There has also been reporting in the German press suggesting that the Bavarian CSU is considering breaking with Merkel’s CDU, adding to the Euro’s woes. Bavaria’s CSU is demanding that refugees are immediately turned away at the border, while Merkel’s CDU party wants talks with other EU countries on policies to curb illegal immigration first.
Speaking at his press conference, Draghi described why the ECB took the decisions it did today and was asked whether he might be able to raise rates once before he leaves (Oct 2019). His watchword was uncertainty, something he repeated. This did not sound like a man or Governing Council that was especially confident in why they decided to end QE. You could be forgiven for thinking that the ECB has set the market up nicely to expect more and delivered a result where the market has not over-reacted to anything that could be interpreted as hawkish.
After stalling initially after the FOMC announcement, ostensibly on US-China trade tensions with some expectation the White House would wheel out a list of new tariffs on Chinese imports, it’s been one-way traffic overnight, the DXY index up 1¼% to 94.73. (Speaking on Fox News overnight, the President said that “China could be a little bit upset about trade because we are very strongly clamping down on trade”.) The dollar’s resurgence was done no harm by the May US Retail Sales report revealing headline sales growth of 0.8%, double market expectations and for the Retail Sales Control Group that feeds into Consumer spending, it rose 0.5% (0.1% better than the consensus), coming with a handy 0.2% upward revision to April.

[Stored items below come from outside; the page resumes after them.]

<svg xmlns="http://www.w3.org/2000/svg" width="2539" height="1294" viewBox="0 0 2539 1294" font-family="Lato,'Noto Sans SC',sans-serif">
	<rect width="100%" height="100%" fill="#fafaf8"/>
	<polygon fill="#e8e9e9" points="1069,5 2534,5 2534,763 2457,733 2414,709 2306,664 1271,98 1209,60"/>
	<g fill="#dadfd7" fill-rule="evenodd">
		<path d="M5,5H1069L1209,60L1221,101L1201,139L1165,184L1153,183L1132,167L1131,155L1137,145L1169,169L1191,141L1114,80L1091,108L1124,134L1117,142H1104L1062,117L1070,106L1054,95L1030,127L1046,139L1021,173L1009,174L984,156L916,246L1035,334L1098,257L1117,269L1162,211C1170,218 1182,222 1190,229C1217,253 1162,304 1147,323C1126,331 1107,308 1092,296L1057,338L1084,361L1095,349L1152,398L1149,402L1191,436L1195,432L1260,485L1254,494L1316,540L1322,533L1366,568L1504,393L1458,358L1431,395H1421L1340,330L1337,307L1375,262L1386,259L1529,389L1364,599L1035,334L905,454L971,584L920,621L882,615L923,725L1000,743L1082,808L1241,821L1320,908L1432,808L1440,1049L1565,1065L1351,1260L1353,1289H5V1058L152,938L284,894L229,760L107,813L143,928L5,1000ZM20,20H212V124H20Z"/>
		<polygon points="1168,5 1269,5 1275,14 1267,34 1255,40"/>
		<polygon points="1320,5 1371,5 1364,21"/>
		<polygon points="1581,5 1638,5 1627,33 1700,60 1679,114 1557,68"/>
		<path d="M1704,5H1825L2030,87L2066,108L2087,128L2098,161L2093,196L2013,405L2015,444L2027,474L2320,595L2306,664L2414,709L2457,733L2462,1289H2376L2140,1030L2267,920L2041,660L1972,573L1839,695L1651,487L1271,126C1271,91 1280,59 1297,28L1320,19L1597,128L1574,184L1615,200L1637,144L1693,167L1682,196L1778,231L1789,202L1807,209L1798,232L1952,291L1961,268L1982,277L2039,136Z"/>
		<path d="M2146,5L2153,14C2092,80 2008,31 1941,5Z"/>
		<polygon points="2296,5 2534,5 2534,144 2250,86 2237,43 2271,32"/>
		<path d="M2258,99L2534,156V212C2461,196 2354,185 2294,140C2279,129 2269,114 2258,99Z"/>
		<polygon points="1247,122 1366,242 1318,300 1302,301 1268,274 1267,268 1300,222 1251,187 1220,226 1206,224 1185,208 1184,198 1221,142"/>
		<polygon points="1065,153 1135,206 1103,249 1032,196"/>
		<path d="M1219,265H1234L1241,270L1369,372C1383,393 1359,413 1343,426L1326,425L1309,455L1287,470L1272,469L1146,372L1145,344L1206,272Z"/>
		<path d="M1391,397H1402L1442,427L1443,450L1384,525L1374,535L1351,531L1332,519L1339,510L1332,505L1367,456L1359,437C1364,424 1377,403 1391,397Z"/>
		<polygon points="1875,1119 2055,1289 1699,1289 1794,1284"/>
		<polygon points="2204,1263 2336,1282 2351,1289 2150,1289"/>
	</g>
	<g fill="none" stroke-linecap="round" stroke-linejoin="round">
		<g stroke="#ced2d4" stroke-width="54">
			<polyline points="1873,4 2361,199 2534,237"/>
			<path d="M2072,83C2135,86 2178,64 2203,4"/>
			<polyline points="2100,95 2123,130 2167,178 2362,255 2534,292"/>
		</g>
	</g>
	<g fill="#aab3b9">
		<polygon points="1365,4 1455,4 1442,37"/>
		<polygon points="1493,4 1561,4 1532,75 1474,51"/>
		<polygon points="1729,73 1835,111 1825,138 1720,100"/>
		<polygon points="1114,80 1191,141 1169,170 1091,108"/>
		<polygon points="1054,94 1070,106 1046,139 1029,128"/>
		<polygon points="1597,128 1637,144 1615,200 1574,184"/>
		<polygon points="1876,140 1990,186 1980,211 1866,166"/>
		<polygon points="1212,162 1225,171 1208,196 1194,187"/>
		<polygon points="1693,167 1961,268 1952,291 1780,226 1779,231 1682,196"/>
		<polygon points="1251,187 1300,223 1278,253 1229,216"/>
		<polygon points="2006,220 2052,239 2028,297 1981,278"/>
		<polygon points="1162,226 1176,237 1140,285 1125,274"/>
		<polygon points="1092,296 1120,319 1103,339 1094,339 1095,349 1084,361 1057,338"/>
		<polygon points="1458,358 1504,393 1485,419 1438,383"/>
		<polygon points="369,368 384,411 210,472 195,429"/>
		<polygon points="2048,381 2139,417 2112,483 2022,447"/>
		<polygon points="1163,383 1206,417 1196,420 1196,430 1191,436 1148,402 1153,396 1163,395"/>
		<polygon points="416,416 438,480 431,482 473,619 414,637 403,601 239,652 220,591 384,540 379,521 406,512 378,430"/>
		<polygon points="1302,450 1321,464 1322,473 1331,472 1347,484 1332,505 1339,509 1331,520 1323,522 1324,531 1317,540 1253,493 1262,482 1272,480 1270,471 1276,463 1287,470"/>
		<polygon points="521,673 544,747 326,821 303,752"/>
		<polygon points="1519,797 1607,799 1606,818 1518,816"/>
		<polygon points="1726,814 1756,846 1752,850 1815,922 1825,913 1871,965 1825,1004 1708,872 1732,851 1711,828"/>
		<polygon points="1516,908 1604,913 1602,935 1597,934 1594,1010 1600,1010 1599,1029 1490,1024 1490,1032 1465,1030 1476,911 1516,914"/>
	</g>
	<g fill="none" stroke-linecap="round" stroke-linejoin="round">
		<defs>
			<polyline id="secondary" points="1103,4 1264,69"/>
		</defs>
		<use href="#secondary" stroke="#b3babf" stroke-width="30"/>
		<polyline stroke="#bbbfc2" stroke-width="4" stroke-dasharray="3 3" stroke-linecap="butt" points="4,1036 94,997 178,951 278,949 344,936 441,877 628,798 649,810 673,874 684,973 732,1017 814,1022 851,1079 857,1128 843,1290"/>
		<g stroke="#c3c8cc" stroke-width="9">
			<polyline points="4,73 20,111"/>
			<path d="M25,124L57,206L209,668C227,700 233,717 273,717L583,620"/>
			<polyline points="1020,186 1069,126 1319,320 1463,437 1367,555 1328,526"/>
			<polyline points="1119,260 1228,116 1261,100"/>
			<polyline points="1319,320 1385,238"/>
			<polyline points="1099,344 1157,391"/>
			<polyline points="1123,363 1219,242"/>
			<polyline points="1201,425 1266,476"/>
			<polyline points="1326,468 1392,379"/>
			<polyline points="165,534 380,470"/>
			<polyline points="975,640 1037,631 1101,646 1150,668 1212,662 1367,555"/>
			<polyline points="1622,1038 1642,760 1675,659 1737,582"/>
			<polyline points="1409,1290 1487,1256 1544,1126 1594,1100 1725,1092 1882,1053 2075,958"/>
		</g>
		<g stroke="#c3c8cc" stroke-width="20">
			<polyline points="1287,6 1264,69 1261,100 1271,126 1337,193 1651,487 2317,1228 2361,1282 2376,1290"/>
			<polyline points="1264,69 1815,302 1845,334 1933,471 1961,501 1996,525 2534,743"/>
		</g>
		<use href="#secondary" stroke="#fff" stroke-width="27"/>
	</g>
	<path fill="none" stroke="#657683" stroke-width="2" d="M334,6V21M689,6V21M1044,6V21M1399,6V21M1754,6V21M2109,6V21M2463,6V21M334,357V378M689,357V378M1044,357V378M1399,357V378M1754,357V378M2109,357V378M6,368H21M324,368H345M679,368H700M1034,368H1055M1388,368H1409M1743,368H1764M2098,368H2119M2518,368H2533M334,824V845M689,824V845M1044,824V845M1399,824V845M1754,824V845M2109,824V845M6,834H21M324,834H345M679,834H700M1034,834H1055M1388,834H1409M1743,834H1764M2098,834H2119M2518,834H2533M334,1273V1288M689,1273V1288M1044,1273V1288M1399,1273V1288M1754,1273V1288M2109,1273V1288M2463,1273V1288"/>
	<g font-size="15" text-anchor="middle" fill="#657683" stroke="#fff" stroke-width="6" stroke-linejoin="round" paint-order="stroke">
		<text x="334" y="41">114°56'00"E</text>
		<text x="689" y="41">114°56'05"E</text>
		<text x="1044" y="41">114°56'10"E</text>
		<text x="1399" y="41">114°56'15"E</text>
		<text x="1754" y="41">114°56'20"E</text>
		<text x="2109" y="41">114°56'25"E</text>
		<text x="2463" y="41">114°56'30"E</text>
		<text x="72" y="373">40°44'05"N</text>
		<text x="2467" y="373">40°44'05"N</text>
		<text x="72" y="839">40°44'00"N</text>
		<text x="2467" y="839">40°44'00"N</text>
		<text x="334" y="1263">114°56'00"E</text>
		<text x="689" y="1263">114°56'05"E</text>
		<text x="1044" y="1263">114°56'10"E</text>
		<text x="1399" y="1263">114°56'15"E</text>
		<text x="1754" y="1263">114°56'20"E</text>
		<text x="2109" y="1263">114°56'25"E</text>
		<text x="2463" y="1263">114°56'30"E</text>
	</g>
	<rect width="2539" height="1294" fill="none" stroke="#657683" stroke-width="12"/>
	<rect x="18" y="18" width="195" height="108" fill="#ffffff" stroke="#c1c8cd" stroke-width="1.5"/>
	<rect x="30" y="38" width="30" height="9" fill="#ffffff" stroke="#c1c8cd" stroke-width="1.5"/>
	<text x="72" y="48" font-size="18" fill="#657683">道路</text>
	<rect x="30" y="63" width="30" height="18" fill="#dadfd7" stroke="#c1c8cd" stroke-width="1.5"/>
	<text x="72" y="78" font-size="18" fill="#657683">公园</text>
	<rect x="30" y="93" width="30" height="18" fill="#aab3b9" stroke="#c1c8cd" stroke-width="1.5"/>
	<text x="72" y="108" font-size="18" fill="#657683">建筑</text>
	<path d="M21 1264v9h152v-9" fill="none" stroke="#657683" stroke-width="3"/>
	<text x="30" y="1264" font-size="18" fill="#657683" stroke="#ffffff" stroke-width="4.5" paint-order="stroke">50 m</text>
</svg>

The Atlanta Fed’s GDPNow estimate was nudged higher from 4.6% to 4.8% on the basis of higher growth in consumer spending. Weekly US Jobless claims remained low, down 3K to 218K for the week ended June 9.
UK Retail Sales continued their saw tooth pattern, in May blowing expectations apart, rising by 1.3% in the month (expectations were 0.3%), thanks to the Royal Wedding and very good weather. This supported sterling (and continued to do so against the Euro), but as the Euro headed south, so too did the Cable.